*What you need to do*. Keep every word the same. Repeat the records without their images.

*Materials provided*.
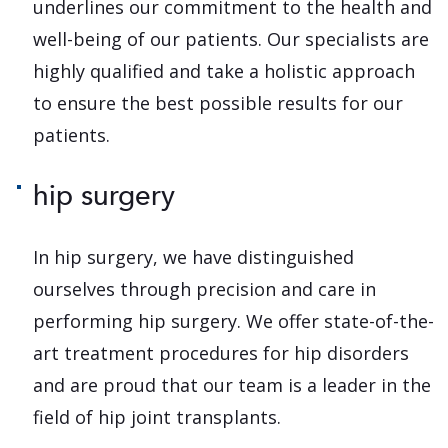
underlines our commitment to the health and
well-being of our patients. Our specialists are
highly qualified and take a holistic approach
to ensure the best possible results for our
patients.
hip surgery
In hip surgery, we have distinguished
ourselves through precision and care in
performing hip surgery. We offer state-of-the-
art treatment procedures for hip disorders
and are proud that our team is a leader in the
field of hip joint transplants.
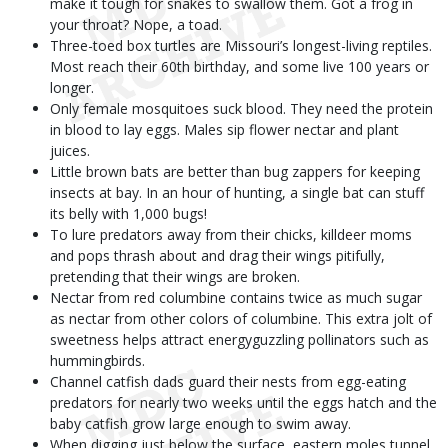
make it tough for snakes to swallow them. Got a frog in
your throat? Nope, a toad.
Three-toed box turtles are Missouri’s longest-living reptiles.
Most reach their 60th birthday, and some live 100 years or
longer.
Only female mosquitoes suck blood. They need the protein
in blood to lay eggs. Males sip flower nectar and plant
juices.
Little brown bats are better than bug zappers for keeping
insects at bay. In an hour of hunting, a single bat can stuff
its belly with 1,000 bugs!
To lure predators away from their chicks, killdeer moms
and pops thrash about and drag their wings pitifully,
pretending that their wings are broken.
Nectar from red columbine contains twice as much sugar
as nectar from other colors of columbine. This extra jolt of
sweetness helps attract energyguzzling pollinators such as
hummingbirds.
Channel catfish dads guard their nests from egg-eating
predators for nearly two weeks until the eggs hatch and the
baby catfish grow large enough to swim away.
When digging just below the surface, eastern moles tunnel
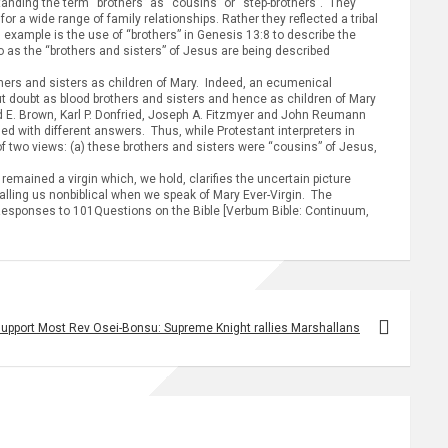
anding the term “brothers” as “cousins” or “step-brothers”. They
or a wide range of family relationships. Rather they reflected a tribal
 example is the use of “brothers” in Genesis 13:8 to describe the
 as the “brothers and sisters” of Jesus are being described
thers and sisters as children of Mary. Indeed, an ecumenical
ut doubt as blood brothers and sisters and hence as children of Mary
nd E. Brown, Karl P. Donfried, Joseph A. Fitzmyer and John Reumann
ged with different answers. Thus, while Protestant interpreters in
of two views: (a) these brothers and sisters were “cousins” of Jesus,
mained a virgin which, we hold, clarifies the uncertain picture
alling us nonbiblical when we speak of Mary Ever-Virgin. The
wn, Responses to 101Questions on the Bible [Verbum Bible: Continuum,
support Most Rev Osei-Bonsu: Supreme Knight rallies Marshallans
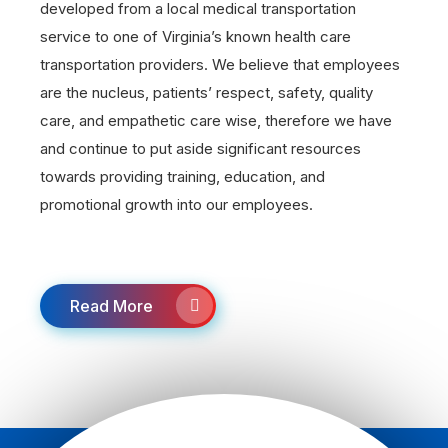
developed from a local medical transportation
service to one of Virginia’s known health care
transportation providers. We believe that employees
are the nucleus, patients’ respect, safety, quality
care, and empathetic care wise, therefore we have
and continue to put aside significant resources
towards providing training, education, and
promotional growth into our employees.
Read More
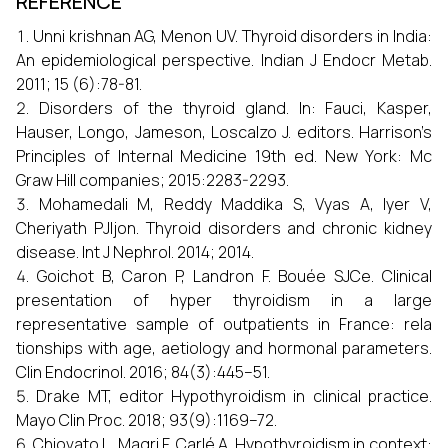
REFERENCE
Unni krishnan AG, Menon UV. Thyroid disorders in India:
An epidemiological perspective. Indian J Endocr Metab.
2011; 15 (6):78-81.
Disorders of the thyroid gland. In: Fauci, Kasper,
Hauser, Longo, Jameson, Loscalzo J. editors. Harrison’s
Principles of Internal Medicine 19th ed. New York: Mc
Graw Hill companies; 2015:2283-2293.
Mohamedali M, Reddy Maddika S, Vyas A, Iyer V,
Cheriyath PJIjon. Thyroid disorders and chronic kidney
disease. Int J Nephrol. 2014; 2014.
Goichot B, Caron P, Landron F. Bouée SJCe. Clinical
presentation of hyper thyroidism in a large
representative sample of outpatients in France: rela
tionships with age, aetiology and hormonal parameters.
Clin Endocrinol. 2016; 84(3):445–51.
Drake MT, editor Hypothyroidism in clinical practice.
Mayo Clin Proc. 2018; 93(9):1169–72.
Chiovato L, Magri F, Carlé A. Hypothyroidism in context:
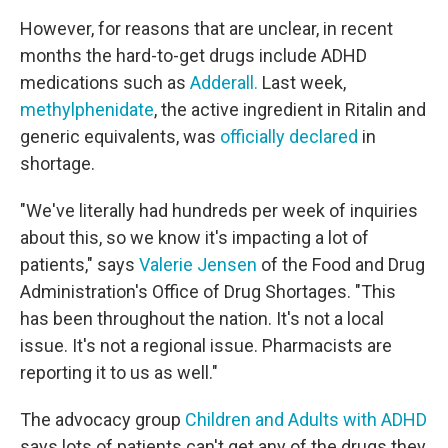
However, for reasons that are unclear, in recent
months the hard-to-get drugs include ADHD
medications such as
Adderall.
Last week,
methylphenidate
, the active ingredient in Ritalin and
generic equivalents, was
officially declared
in
shortage.
"We've literally had hundreds per week of inquiries
about this, so we know it's impacting a lot of
patients," says
Valerie Jensen
of the Food and Drug
Administration's Office of Drug Shortages. "This
has been throughout the nation. It's not a local
issue. It's not a regional issue. Pharmacists are
reporting it to us as well."
The advocacy group
Children and Adults with ADHD
says lots of patients can't get any of the drugs they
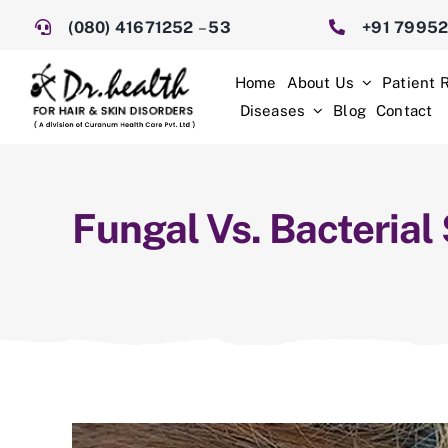
Skip
(080) 41671252
–
53
+91 7995
to
content
Home
About Us
Patient 
Diseases
Blog
Contact
Fungal Vs. Bacterial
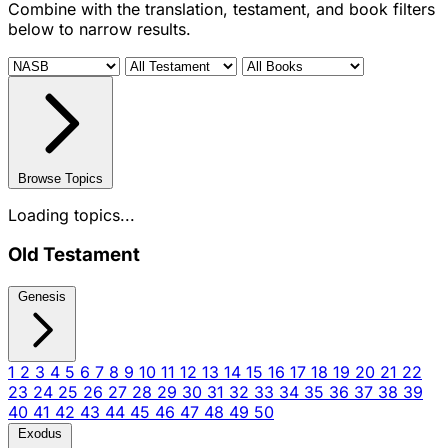
Combine with the translation, testament, and book filters
below to narrow results.
Browse Topics
Loading topics...
Old Testament
Genesis
1
2
3
4
5
6
7
8
9
10
11
12
13
14
15
16
17
18
19
20
21
22
23
24
25
26
27
28
29
30
31
32
33
34
35
36
37
38
39
40
41
42
43
44
45
46
47
48
49
50
Exodus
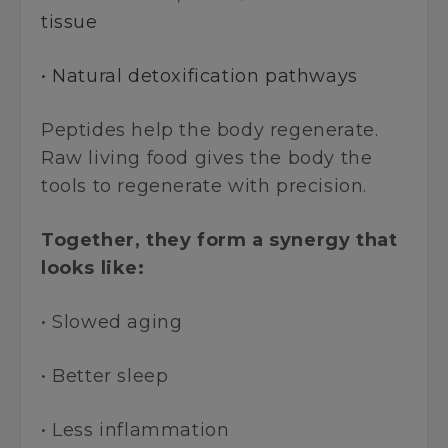
tissue
• Natural detoxification pathways
Peptides help the body regenerate.
Raw living food gives the body the
tools to regenerate with precision.
Together, they form a synergy that
looks like:
• Slowed aging
• Better sleep
• Less inflammation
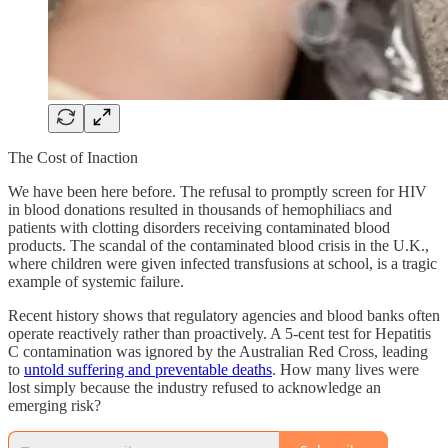
The Cost of Inaction
We have been here before. The refusal to promptly screen for HIV
in blood donations resulted in thousands of hemophiliacs and
patients with clotting disorders receiving contaminated blood
products. The scandal of the contaminated blood crisis in the U.K.,
where children were given infected transfusions at school, is a tragic
example of systemic failure.
Recent history shows that regulatory agencies and blood banks often
operate reactively rather than proactively. A 5-cent test for Hepatitis
C contamination was ignored by the Australian Red Cross, leading
to
untold suffering and preventable deaths
. How many lives were
lost simply because the industry refused to acknowledge an
emerging risk?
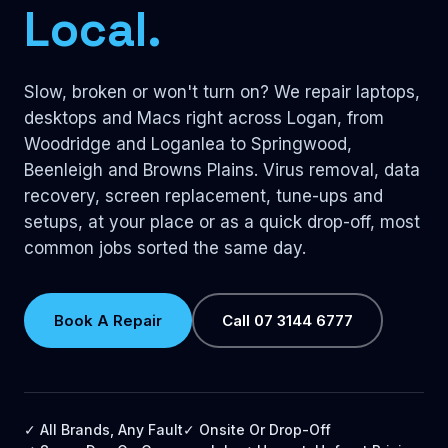
Local.
Slow, broken or won't turn on? We repair laptops,
desktops and Macs right across Logan, from
Woodridge and Loganlea to Springwood,
Beenleigh and Browns Plains. Virus removal, data
recovery, screen replacement, tune-ups and
setups, at your place or as a quick drop-off, most
common jobs sorted the same day.
Book A Repair
Call 07 3144 6777
✓ All Brands, Any Fault
✓ Onsite Or Drop-Off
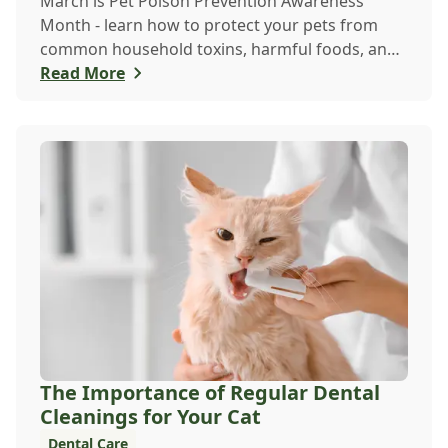
March is Pet Poison Prevention Awareness
Month - learn how to protect your pets from
common household toxins, harmful foods, and
dangerous plants to keep them safe year-round.
Read More
The Importance of Regular Dental
Cleanings for Your Cat
Dental Care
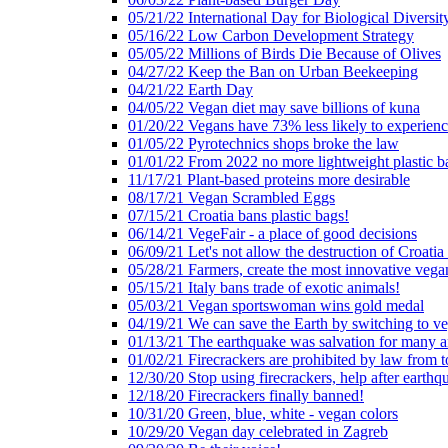
05/21/22 International Day for Biological Diversit
05/16/22 Low Carbon Development Strategy
05/05/22 Millions of Birds Die Because of Olives
04/27/22 Keep the Ban on Urban Beekeeping
04/21/22 Earth Day
04/05/22 Vegan diet may save billions of kuna
01/20/22 Vegans have 73% less likely to experien
01/05/22 Pyrotechnics shops broke the law
01/01/22 From 2022 no more lightweight plastic b
11/17/21 Plant-based proteins more desirable
08/17/21 Vegan Scrambled Eggs
07/15/21 Croatia bans plastic bags!
06/14/21 VegeFair - a place of good decisions
06/09/21 Let's not allow the destruction of Croatia 
05/28/21 Farmers, create the most innovative vega
05/15/21 Italy bans trade of exotic animals!
05/03/21 Vegan sportswoman wins gold medal
04/19/21 We can save the Earth by switching to v
01/13/21 The earthquake was salvation for many a
01/02/21 Firecrackers are prohibited by law from 
12/30/20 Stop using firecrackers, help after earthq
12/18/20 Firecrackers finally banned!
10/31/20 Green, blue, white - vegan colors
10/29/20 Vegan day celebrated in Zagreb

*Answer for the task*.
underlines our commitment to the health and
well-being of our patients. Our specialists are
highly qualified and take a holistic approach
to ensure the best possible results for our
patients.
hip surgery
In hip surgery, we have distinguished
ourselves through precision and care in
performing hip surgery. We offer state-of-the-
art treatment procedures for hip disorders
and are proud that our team is a leader in the
field of hip joint transplants.
make it tough for snakes to swallow them. Got a frog in
your throat? Nope, a toad.
Three-toed box turtles are Missouri’s longest-living reptiles.
Most reach their 60th birthday, and some live 100 years or
longer.
Only female mosquitoes suck blood. They need the protein
in blood to lay eggs. Males sip flower nectar and plant
juices.
Little brown bats are better than bug zappers for keeping
insects at bay. In an hour of hunting, a single bat can stuff
its belly with 1,000 bugs!
To lure predators away from their chicks, killdeer moms
and pops thrash about and drag their wings pitifully,
pretending that their wings are broken.
Nectar from red columbine contains twice as much sugar
as nectar from other colors of columbine. This extra jolt of
sweetness helps attract energyguzzling pollinators such as
hummingbirds.
Channel catfish dads guard their nests from egg-eating
predators for nearly two weeks until the eggs hatch and the
baby catfish grow large enough to swim away.
When digging just below the surface, eastern moles tunnel
anding the term “brothers” as “cousins” or “step-brothers”. They
or a wide range of family relationships. Rather they reflected a tribal
 example is the use of “brothers” in Genesis 13:8 to describe the
 as the “brothers and sisters” of Jesus are being described
thers and sisters as children of Mary. Indeed, an ecumenical
ut doubt as blood brothers and sisters and hence as children of Mary
nd E. Brown, Karl P. Donfried, Joseph A. Fitzmyer and John Reumann
ged with different answers. Thus, while Protestant interpreters in
of two views: (a) these brothers and sisters were “cousins” of Jesus,
mained a virgin which, we hold, clarifies the uncertain picture
alling us nonbiblical when we speak of Mary Ever-Virgin. The
wn, Responses to 101Questions on the Bible [Verbum Bible: Continuum,
support Most Rev Osei-Bonsu: Supreme Knight rallies Marshallans
developed from a local medical transportation
service to one of Virginia’s known health care
transportation providers. We believe that employees
are the nucleus, patients’ respect, safety, quality
care, and empathetic care wise, therefore we have
and continue to put aside significant resources
towards providing training, education, and
promotional growth into our employees.
Read More
REFERENCE
Unni krishnan AG, Menon UV. Thyroid disorders in India:
An epidemiological perspective. Indian J Endocr Metab.
2011; 15 (6):78-81.
Disorders of the thyroid gland. In: Fauci, Kasper,
Hauser, Longo, Jameson, Loscalzo J. editors. Harrison’s
Principles of Internal Medicine 19th ed. New York: Mc
Graw Hill companies; 2015:2283-2293.
Mohamedali M, Reddy Maddika S, Vyas A, Iyer V,
Cheriyath PJIjon. Thyroid disorders and chronic kidney
disease. Int J Nephrol. 2014; 2014.
Goichot B, Caron P, Landron F. Bouée SJCe. Clinical
presentation of hyper thyroidism in a large
representative sample of outpatients in France: rela
tionships with age, aetiology and hormonal parameters.
Clin Endocrinol. 2016; 84(3):445–51.
Drake MT, editor Hypothyroidism in clinical practice.
Mayo Clin Proc. 2018; 93(9):1169–72.
Chiovato L, Magri F, Carlé A. Hypothyroidism in context:
However, for reasons that are unclear, in recent
months the hard-to-get drugs include ADHD
medications such as
Adderall.
Last week,
methylphenidate
, the active ingredient in Ritalin and
generic equivalents, was
officially declared
in
shortage.
"We've literally had hundreds per week of inquiries
about this, so we know it's impacting a lot of
patients," says
Valerie Jensen
of the Food and Drug
Administration's Office of Drug Shortages. "This
has been throughout the nation. It's not a local
issue. It's not a regional issue. Pharmacists are
reporting it to us as well."
The advocacy group
Children and Adults with ADHD
says lots of patients can't get any of the drugs they
Skip
(080) 41671252
–
53
+91 7995
to
content
Home
About Us
Patient 
Diseases
Blog
Contact
Fungal Vs. Bacterial
Combine with the translation, testament, and book filters
below to narrow results.
Browse Topics
Loading topics...
Old Testament
Genesis
1
2
3
4
5
6
7
8
9
10
11
12
13
14
15
16
17
18
19
20
21
22
23
24
25
26
27
28
29
30
31
32
33
34
35
36
37
38
39
40
41
42
43
44
45
46
47
48
49
50
Exodus
tissue
• Natural detoxification pathways
Peptides help the body regenerate.
Raw living food gives the body the
tools to regenerate with precision.
Together, they form a synergy that
looks like:
• Slowed aging
• Better sleep
• Less inflammation
The Cost of Inaction
We have been here before. The refusal to promptly screen for HIV
in blood donations resulted in thousands of hemophiliacs and
patients with clotting disorders receiving contaminated blood
products. The scandal of the contaminated blood crisis in the U.K.,
where children were given infected transfusions at school, is a tragic
example of systemic failure.
Recent history shows that regulatory agencies and blood banks often
operate reactively rather than proactively. A 5-cent test for Hepatitis
C contamination was ignored by the Australian Red Cross, leading
to
untold suffering and preventable deaths
. How many lives were
lost simply because the industry refused to acknowledge an
emerging risk?
Local.
Slow, broken or won't turn on? We repair laptops,
desktops and Macs right across Logan, from
Woodridge and Loganlea to Springwood,
Beenleigh and Browns Plains. Virus removal, data
recovery, screen replacement, tune-ups and
setups, at your place or as a quick drop-off, most
common jobs sorted the same day.
Book A Repair
Call 07 3144 6777
✓ All Brands, Any Fault
✓ Onsite Or Drop-Off
March is Pet Poison Prevention Awareness
Month - learn how to protect your pets from
common household toxins, harmful foods, and
dangerous plants to keep them safe year-round.
Read More
The Importance of Regular Dental
Cleanings for Your Cat
Dental Care
05/21/22 International Day for Biological Diversit
05/16/22 Low Carbon Development Strategy
05/05/22 Millions of Birds Die Because of Olives
04/27/22 Keep the Ban on Urban Beekeeping
04/21/22 Earth Day
04/05/22 Vegan diet may save billions of kuna
01/20/22 Vegans have 73% less likely to experien
01/05/22 Pyrotechnics shops broke the law
01/01/22 From 2022 no more lightweight plastic b
11/17/21 Plant-based proteins more desirable
08/17/21 Vegan Scrambled Eggs
07/15/21 Croatia bans plastic bags!
06/14/21 VegeFair - a place of good decisions
06/09/21 Let's not allow the destruction of Croatia 
05/28/21 Farmers, create the most innovative vega
05/15/21 Italy bans trade of exotic animals!
05/03/21 Vegan sportswoman wins gold medal
04/19/21 We can save the Earth by switching to v
01/13/21 The earthquake was salvation for many a
01/02/21 Firecrackers are prohibited by law from 
12/30/20 Stop using firecrackers, help after earthq
12/18/20 Firecrackers finally banned!
10/31/20 Green, blue, white - vegan colors
10/29/20 Vegan day celebrated in Zagreb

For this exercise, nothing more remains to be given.